Call for restraint ahead of BMA meeting
By Tom Ireland, 10 March 2011
Groups representing GPs have urged the profession not to vote for all-out opposition to the Health Bill at a BMA special representative meeting in London next week.
Professor Field: GPs should influence the reforms, not issue threats (Photograph: P Hill)
The emergency meeting, on 15 March, will debate the NHS reforms and shape the BMA's response to the Health Bill.
GP leaders from the BMA, the NHS Alliance, the Family Doctor Association (FDA) and the National Association of Primary Care (NAPC) called for GPs to try to influence the reforms, not block them.
Former RCGP chairman Professor Steve Field, who chairs a DoH stakeholder board that brings together leading GPs, said 'working and talking through issues is far better than standing up and threatening'.
His call comes as momentum against the Health Bill continues to build ahead of the BMA meeting.
A BMA poll last week found widespread opposition to the reforms among doctors. A regional BMA meeting in London last month rejected the Bill 'in its entirety', and some BMA members plan 'days of action' to disrupt the reforms.

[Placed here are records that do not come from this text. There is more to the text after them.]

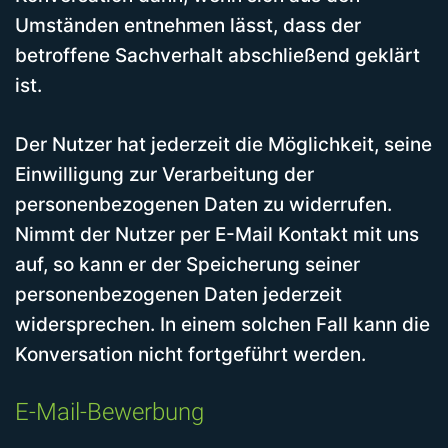
Umständen entnehmen lässt, dass der
betroffene Sachverhalt abschließend geklärt
ist.
Der Nutzer hat jederzeit die Möglichkeit, seine
Einwilligung zur Verarbeitung der
personenbezogenen Daten zu widerrufen.
Nimmt der Nutzer per E-Mail Kontakt mit uns
auf, so kann er der Speicherung seiner
personenbezogenen Daten jederzeit
widersprechen. In einem solchen Fall kann die
Konversation nicht fortgeführt werden.
E-Mail-Bewerbung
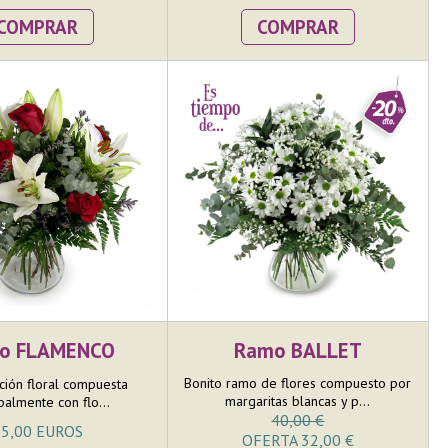
COMPRAR
COMPRAR
o FLAMENCO
Ramo BALLET
Bonito ramo de flores compuesto por
ión floral compuesta
margaritas blancas y p...
palmente con flo...
40,00 €
5,00 EUROS
OFERTA 32,00 €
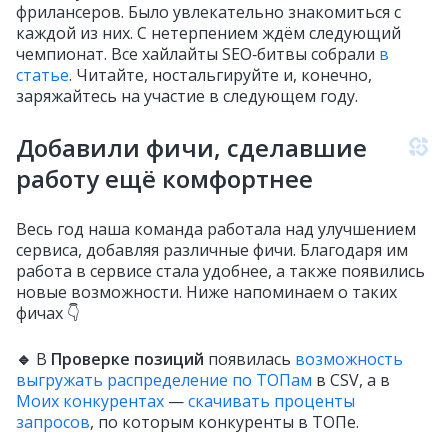
фрилансеров. Было увлекательно знакомиться с
каждой из них. С нетерпением ждём следующий
чемпионат. Все хайлайты SEO‑битвы собрали
в
статье
. Читайте, ностальгируйте и, конечно,
заряжайтесь на участие в следующем году.
Добавили фичи, сделавшие
работу ещё комфортнее
Весь год наша команда работала над улучшением
сервиса, добавляя различные фичи. Благодаря им
работа в сервисе стала удобнее, а также появились
новые возможности. Ниже напоминаем о таких
фичах 👇
🔹
В
Проверке позиций
появилась
возможность
выгружать распределение по ТОПам
в CSV, а в
Моих конкурентах
—
скачивать проценты
запросов
, по которым конкуренты в ТОПе.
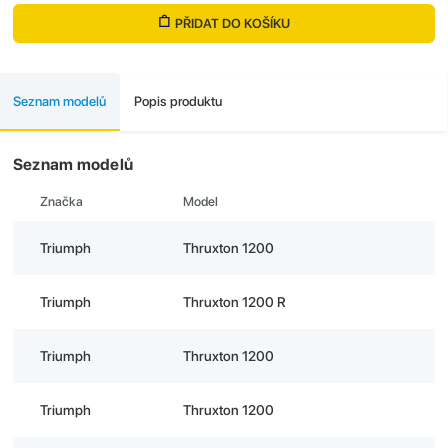
PŘIDAT DO KOŠÍKU
Seznam modelů
Popis produktu
Seznam modelů
Značka
Model
Triumph
Thruxton 1200
Triumph
Thruxton 1200 R
Triumph
Thruxton 1200
Triumph
Thruxton 1200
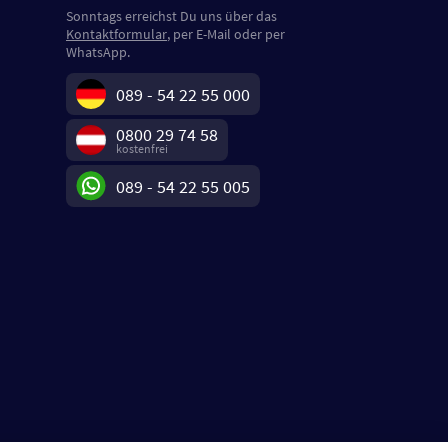
Sonntags erreichst Du uns über das
Kontaktformular
, per E-Mail oder per
WhatsApp.
089 - 54 22 55 000
0800 29 74 58
kostenfrei
089 - 54 22 55 005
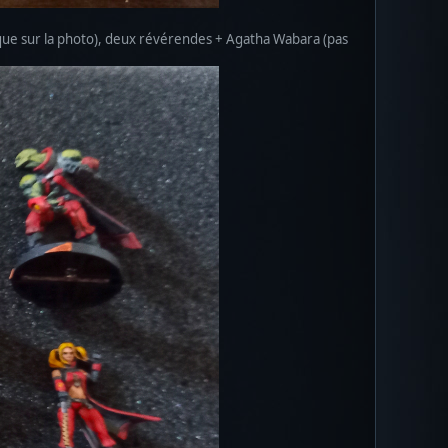
anque sur la photo), deux révérendes + Agatha Wabara (pas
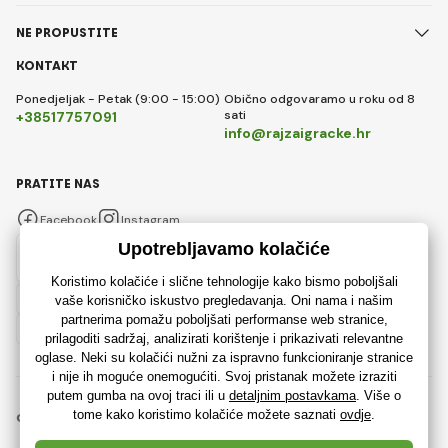
NE PROPUSTITE
KONTAKT
Ponedjeljak - Petak (9:00 - 15:00)
Obično odgovaramo u roku od 8
sati
+38517757091
info@rajzaigracke.hr
PRATITE NAS
Facebook
Instagram
Hrvatski
© 2018 - 2026 Rajzaigracke.hr, Sva prava pridržana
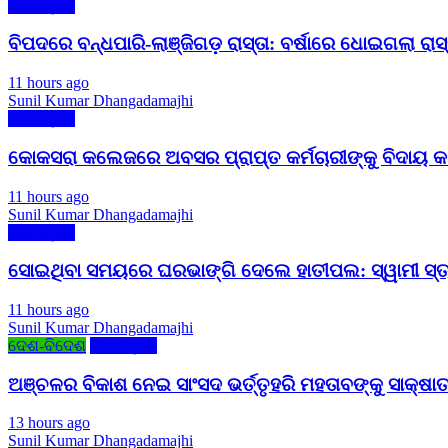
ମୋ ଓଡ଼ିଶା
ବିପଦରେ ବନ୍ଧପାରି-ଲାଞ୍ଜିଗଡ଼ ରାସ୍ତା: ବର୍ଷାରେ ଧୋଇଗଲା ରାସ୍ତା
11 hours ago
Sunil Kumar Dhangadamajhi
ମୋ ଓଡ଼ିଶା
କୋକସରା କଲେଜରେ ଅବସର ପ୍ରାପ୍ତ କର୍ମଚାରୀଙ୍କୁ ବିଦାୟ କାଳ
11 hours ago
Sunil Kumar Dhangadamajhi
ମୋ ଓଡ଼ିଶା
ସୋଇଥିବା ସମୟରେ ଘରଭାଙ୍ଗି ଦେଲେ ହାତୀପଲ: ସ୍ୱାମୀ ସ୍ତ୍ର
11 hours ago
Sunil Kumar Dhangadamajhi
ଦେଶ-ବିଦେଶ
ମୋ ଓଡ଼ିଶା
ଅଞ୍ଚଳର ବିକାଶ ନେଇ ସାଂସଦ ଭର୍ତ୍ତୃହରି ମହତାବଙ୍କୁ ସାକ୍ଷାତ
13 hours ago
Sunil Kumar Dhangadamajhi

Professor Field said GPs who have been calling for clinical commissioning for years are 'feeling pushed to one side'.
NHS Alliance chairman Dr Michael Dixon said opposing the whole Health Bill would be 'both inept and wrong'. 'GP commissioning is the best opportunity that will ever be given to general practice,' he said.
Last week, under pressure from the BMA, health secretary Andrew Lansley agreed to change the Health Bill so providers cannot compete on price.
GPC chairman Dr Laurence Buckman said the decision showed what talking with government could achieve. 'I ask those who want all-out opposition, what does that mean? We think we have to keep on talking to the government,' he said.
He warned the reforms 'will not go away' if the BMA takes a more aggressive stance.
FDA chairman Dr Peter Swinyard said if GPs do not help implement the reforms 'we will lose all the chances we have to improve services'.
NAPC chairman Dr Johnny Marshall said GPs' concerns will be heard if they 'aim to improve quality'. 'Price competition is a good example - we said we don't want it because it compromises quality,' he said.